Problem to solve:
Update the data starting at the line that has "right ankle: (500, 396, 13)" and stopping after the line that has "right elbow: (685, 159, -24)" by changing every "Person at" to "Figure at" and leaving all else unchanged. Return only those lines.

Items from a dataset:
******

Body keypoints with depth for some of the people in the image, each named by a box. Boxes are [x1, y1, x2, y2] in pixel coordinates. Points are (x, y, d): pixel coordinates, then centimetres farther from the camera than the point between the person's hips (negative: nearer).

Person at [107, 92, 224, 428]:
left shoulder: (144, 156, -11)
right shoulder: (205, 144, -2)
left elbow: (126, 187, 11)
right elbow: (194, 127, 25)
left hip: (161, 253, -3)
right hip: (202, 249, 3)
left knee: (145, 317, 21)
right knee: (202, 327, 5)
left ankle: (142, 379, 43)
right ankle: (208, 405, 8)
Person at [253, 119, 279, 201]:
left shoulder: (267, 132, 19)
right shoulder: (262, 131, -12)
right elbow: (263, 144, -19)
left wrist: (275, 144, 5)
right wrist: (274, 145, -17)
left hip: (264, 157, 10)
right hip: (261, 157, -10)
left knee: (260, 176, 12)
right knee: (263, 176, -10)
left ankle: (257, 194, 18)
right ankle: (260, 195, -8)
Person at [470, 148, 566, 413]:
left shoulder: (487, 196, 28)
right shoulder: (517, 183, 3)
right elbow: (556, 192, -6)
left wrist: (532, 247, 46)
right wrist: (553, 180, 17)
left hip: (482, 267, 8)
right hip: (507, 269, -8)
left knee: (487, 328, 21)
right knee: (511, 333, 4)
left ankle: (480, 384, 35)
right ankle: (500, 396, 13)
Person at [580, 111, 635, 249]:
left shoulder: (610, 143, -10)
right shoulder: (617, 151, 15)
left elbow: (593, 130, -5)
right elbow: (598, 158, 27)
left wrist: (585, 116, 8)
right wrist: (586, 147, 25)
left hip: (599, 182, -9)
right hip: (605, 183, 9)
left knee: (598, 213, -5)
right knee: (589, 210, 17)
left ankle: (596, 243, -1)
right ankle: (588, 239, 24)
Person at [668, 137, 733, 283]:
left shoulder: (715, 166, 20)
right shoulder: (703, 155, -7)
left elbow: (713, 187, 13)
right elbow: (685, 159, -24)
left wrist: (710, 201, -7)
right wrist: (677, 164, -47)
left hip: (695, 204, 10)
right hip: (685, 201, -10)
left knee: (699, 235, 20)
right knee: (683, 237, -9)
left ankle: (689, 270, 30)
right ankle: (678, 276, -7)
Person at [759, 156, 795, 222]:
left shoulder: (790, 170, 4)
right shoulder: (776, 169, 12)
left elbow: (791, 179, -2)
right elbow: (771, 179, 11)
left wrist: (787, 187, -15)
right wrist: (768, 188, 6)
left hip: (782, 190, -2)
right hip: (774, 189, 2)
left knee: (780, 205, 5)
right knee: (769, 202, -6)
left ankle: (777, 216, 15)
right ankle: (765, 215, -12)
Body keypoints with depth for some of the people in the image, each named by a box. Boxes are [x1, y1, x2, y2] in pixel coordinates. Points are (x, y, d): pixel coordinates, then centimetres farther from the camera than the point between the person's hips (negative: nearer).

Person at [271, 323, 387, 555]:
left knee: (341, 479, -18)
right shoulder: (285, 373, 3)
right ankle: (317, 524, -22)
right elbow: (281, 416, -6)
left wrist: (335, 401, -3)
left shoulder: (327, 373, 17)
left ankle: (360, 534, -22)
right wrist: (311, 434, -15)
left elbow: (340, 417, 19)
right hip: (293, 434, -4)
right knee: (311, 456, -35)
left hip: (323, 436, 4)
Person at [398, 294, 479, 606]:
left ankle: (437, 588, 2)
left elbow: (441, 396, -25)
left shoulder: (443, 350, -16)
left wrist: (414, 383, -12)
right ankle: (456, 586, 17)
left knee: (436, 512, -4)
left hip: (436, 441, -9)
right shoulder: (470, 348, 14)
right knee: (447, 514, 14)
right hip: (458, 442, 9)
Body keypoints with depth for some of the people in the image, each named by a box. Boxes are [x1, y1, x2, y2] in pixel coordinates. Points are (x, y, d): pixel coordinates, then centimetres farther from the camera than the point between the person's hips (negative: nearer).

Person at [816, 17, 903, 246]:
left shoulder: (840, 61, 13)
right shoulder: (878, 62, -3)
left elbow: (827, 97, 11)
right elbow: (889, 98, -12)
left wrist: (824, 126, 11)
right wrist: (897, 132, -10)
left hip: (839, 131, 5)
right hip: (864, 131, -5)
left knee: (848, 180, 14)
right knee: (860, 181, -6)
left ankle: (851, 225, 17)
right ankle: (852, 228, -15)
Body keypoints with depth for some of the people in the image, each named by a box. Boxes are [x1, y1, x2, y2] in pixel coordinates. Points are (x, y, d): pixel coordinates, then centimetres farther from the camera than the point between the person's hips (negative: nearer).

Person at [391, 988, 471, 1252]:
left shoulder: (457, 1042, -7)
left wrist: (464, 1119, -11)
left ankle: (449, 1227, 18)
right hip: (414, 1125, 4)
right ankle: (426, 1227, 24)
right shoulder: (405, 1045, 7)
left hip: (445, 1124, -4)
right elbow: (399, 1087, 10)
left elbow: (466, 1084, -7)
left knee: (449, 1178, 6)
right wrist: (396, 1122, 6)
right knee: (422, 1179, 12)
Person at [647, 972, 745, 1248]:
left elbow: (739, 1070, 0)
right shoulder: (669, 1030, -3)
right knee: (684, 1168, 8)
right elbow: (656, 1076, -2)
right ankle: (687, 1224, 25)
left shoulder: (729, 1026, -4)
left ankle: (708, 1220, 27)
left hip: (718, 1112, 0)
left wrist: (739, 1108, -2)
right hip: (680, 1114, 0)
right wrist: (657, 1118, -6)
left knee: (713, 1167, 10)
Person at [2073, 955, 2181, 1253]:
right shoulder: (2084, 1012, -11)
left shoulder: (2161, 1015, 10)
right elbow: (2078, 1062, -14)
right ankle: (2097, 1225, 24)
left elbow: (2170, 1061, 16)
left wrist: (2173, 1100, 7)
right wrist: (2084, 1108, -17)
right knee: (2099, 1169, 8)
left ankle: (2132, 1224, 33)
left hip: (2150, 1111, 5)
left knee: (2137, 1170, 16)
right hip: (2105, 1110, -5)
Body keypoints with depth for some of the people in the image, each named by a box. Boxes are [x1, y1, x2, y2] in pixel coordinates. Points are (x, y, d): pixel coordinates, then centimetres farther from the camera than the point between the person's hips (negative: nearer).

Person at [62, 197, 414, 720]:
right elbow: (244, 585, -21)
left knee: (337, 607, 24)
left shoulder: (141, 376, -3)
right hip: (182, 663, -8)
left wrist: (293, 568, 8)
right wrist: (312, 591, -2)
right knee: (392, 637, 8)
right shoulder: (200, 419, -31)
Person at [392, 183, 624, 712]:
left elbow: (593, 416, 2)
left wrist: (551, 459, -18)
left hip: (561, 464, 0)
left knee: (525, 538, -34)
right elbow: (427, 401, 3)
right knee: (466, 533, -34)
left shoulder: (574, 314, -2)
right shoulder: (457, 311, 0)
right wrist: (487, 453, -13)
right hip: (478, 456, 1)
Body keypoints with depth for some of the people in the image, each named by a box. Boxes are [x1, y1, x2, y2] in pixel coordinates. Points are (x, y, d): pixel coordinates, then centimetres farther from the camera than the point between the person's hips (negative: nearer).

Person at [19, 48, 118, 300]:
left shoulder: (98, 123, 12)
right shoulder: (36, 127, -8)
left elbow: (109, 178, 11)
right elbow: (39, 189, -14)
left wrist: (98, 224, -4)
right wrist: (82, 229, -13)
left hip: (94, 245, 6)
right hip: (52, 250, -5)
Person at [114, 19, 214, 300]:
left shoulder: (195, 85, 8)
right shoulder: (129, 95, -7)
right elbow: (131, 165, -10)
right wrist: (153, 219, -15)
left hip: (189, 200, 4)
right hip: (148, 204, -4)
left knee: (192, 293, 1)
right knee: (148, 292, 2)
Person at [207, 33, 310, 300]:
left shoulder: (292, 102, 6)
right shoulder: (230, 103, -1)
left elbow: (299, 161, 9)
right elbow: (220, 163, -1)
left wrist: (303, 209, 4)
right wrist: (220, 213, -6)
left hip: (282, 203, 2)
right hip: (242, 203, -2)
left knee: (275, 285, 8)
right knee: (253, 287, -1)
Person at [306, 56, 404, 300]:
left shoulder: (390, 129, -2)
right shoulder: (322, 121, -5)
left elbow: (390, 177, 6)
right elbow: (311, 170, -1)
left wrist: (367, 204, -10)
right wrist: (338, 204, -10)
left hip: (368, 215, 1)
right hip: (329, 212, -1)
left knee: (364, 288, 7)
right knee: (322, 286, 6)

******

Exercise answer:
right ankle: (500, 396, 13)
Figure at [580, 111, 635, 249]:
left shoulder: (610, 143, -10)
right shoulder: (617, 151, 15)
left elbow: (593, 130, -5)
right elbow: (598, 158, 27)
left wrist: (585, 116, 8)
right wrist: (586, 147, 25)
left hip: (599, 182, -9)
right hip: (605, 183, 9)
left knee: (598, 213, -5)
right knee: (589, 210, 17)
left ankle: (596, 243, -1)
right ankle: (588, 239, 24)
Figure at [668, 137, 733, 283]:
left shoulder: (715, 166, 20)
right shoulder: (703, 155, -7)
left elbow: (713, 187, 13)
right elbow: (685, 159, -24)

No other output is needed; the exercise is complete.